Domani, lunedì 18 maggio, in Italia ci sarà l’ennesimo sciopero che non riguarda i lavoratori ma che viene chiamato per mere ragioni politiche e, nel caso specifico, per la Flotilla. Alla base della protesta la decisione dell'Usb di raccogliere “l'appello lanciato dalla Global Sumud Flotilla”. Tra le motivazioni, si legge nel comunicato, ci sono “la guerra, il genocidio in Palestina, la corsa al riarmo, l'attacco al diritto internazionale e il restringimento degli spazi democratici” che, si dice, “impongono un salto di qualità nella mobilitazione”. Uno sciopero generale che, quindi, non ha collegamenti con i diritti dei lavoratori e con il miglioramento degli strumenti di lavoro ma viene chiamato come mero strumento di lotta politica e di antagonismo.
“Domani c'è uno sciopero per solidarieta' alla Flotilla Pro Pal, ma quanto aiuto porti ai bambini di Gaza lasciando un pendolare a piedi? L'eccesso di utilizzo del diritto allo sciopero svilisce il diritto allo sciopero. Ormai, se c'e' uno sciopero al giorno è chiaro che sei tu, forza sindacale, che toglie potere alle rivendicazioni. Ringrazio chi sarà in ufficio al di là di Flotille e battaglie navali…”, ha scritto il ministro dei Trasporti e delle Infrastrutture, Matteo Salvini. Per lo sciopero generale indetto dall'Unione Sindacale di Base, infatti, sono stati coinvolti dunque tutti i settori pubblici e privati a eccezione del trasporto aereo.

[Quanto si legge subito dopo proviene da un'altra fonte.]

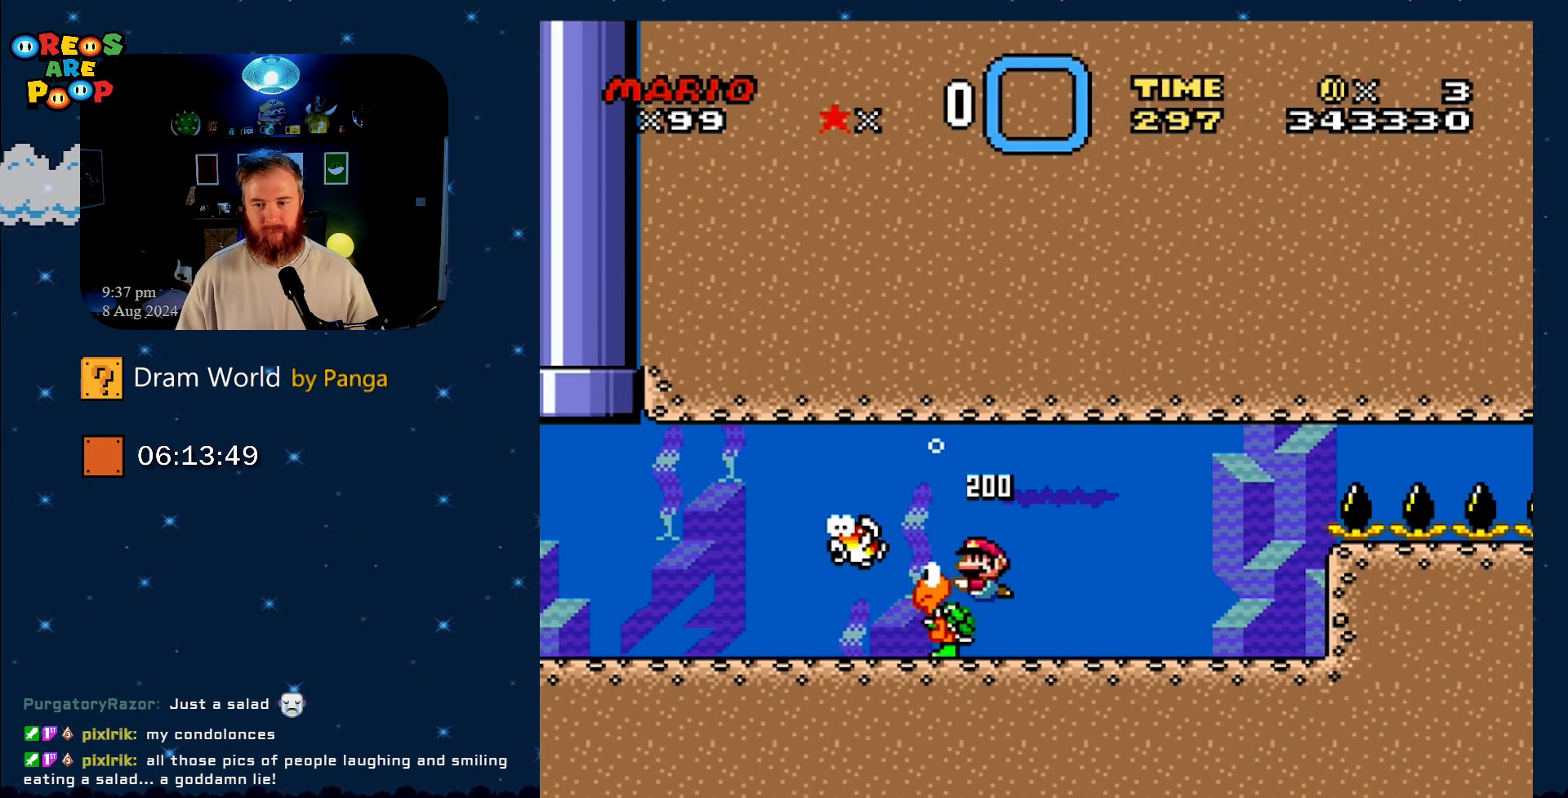
{"buttons": ["B", "Y", "DPAD_LEFT"], "events": [[84, "DPAD_RIGHT", "down"], [401, "B", "down"], [401, "DPAD_LEFT", "down"], [401, "DPAD_RIGHT", "up"], [434, "DPAD_DOWN", "up"]]}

“Siamo di fronte all'ennesimo sciopero dei cosiddetti pro-Pal che, con il pretesto dell'agitazione sindacale, finisce unicamente per danneggiare gli italiani. L'Unione sindacale di base ha infatti indetto per domani, lunedì 18 maggio, questa paralisi dei trasporti come risposta 'all'appello lanciato dalla Global Sumud Flotilla', confermando la natura puramente politica di un boicottaggio che non ha nulla a che vedere con i diritti dei lavoratori”, hanno ribadito in una nota i senatori della Lega in commissione Trasporti a palazzo Madama, Nino Germanà, Tilde Minasi e Manfredi Potenti. “ È irresponsabile scegliere di bloccare il Paese — dai treni al trasporto locale, dalle scuole agli uffici pubblici fino alla sanità — arrecando un danno ingiustificato a chi deve recarsi quotidianamente al lavoro, agli studenti e a chi necessita di visite o cure programmate nelle strutture sanitarie.

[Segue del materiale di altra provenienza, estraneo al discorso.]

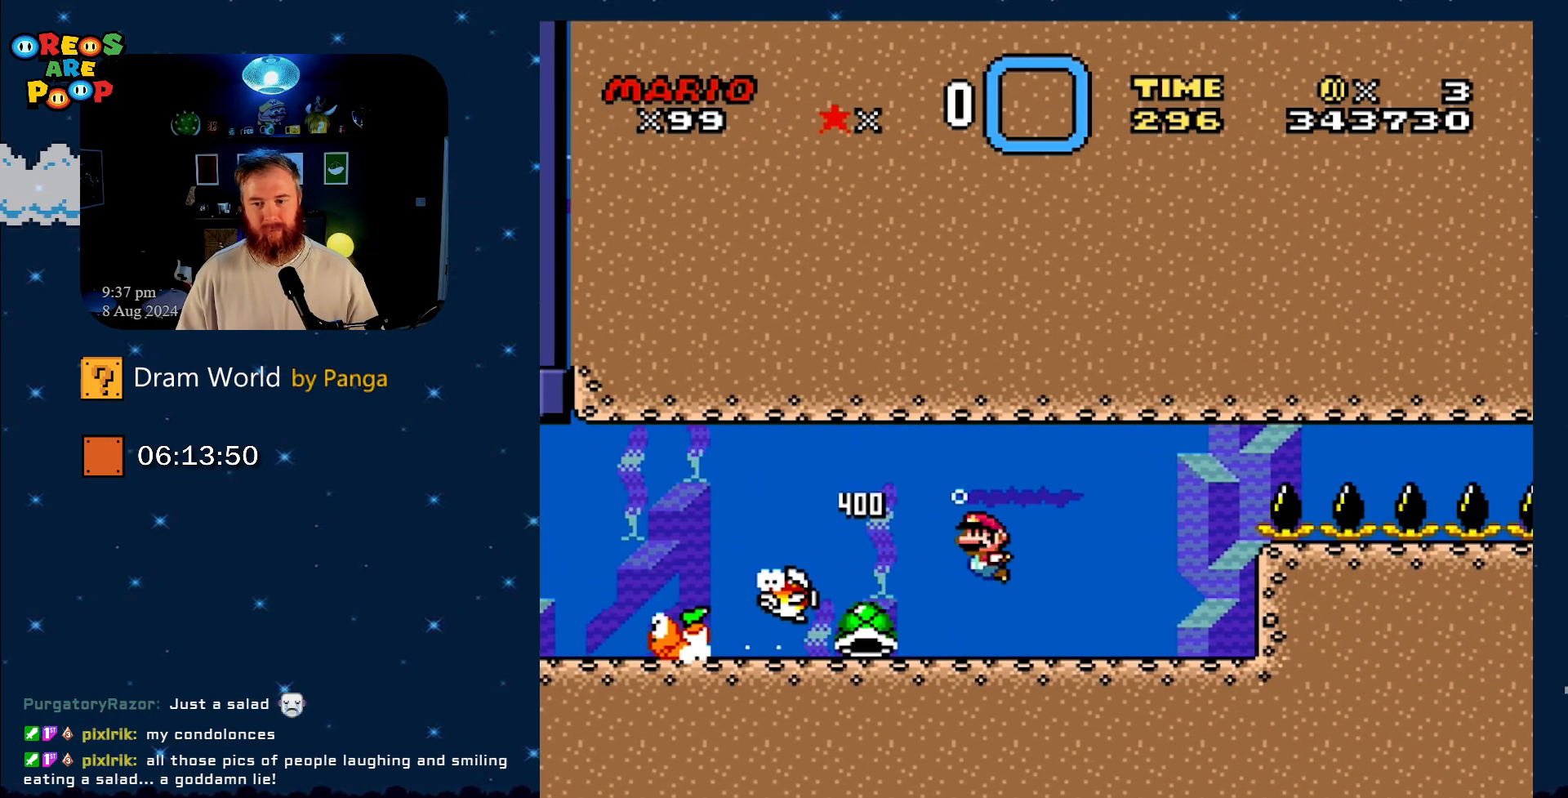
{"buttons": ["Y"], "events": [[67, "B", "up"], [400, "DPAD_LEFT", "up"]]}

Compromettere la regolarità di servizi essenziali per perseguire agende politiche estranee al mondo occupazionale è una mancanza di rispetto verso milioni di utenti”, aggiungono, sottolineando che “la Lega ribadisce con forza che il diritto alla mobilità dei cittadini non può restare ostaggio di simili derive ideologiche”.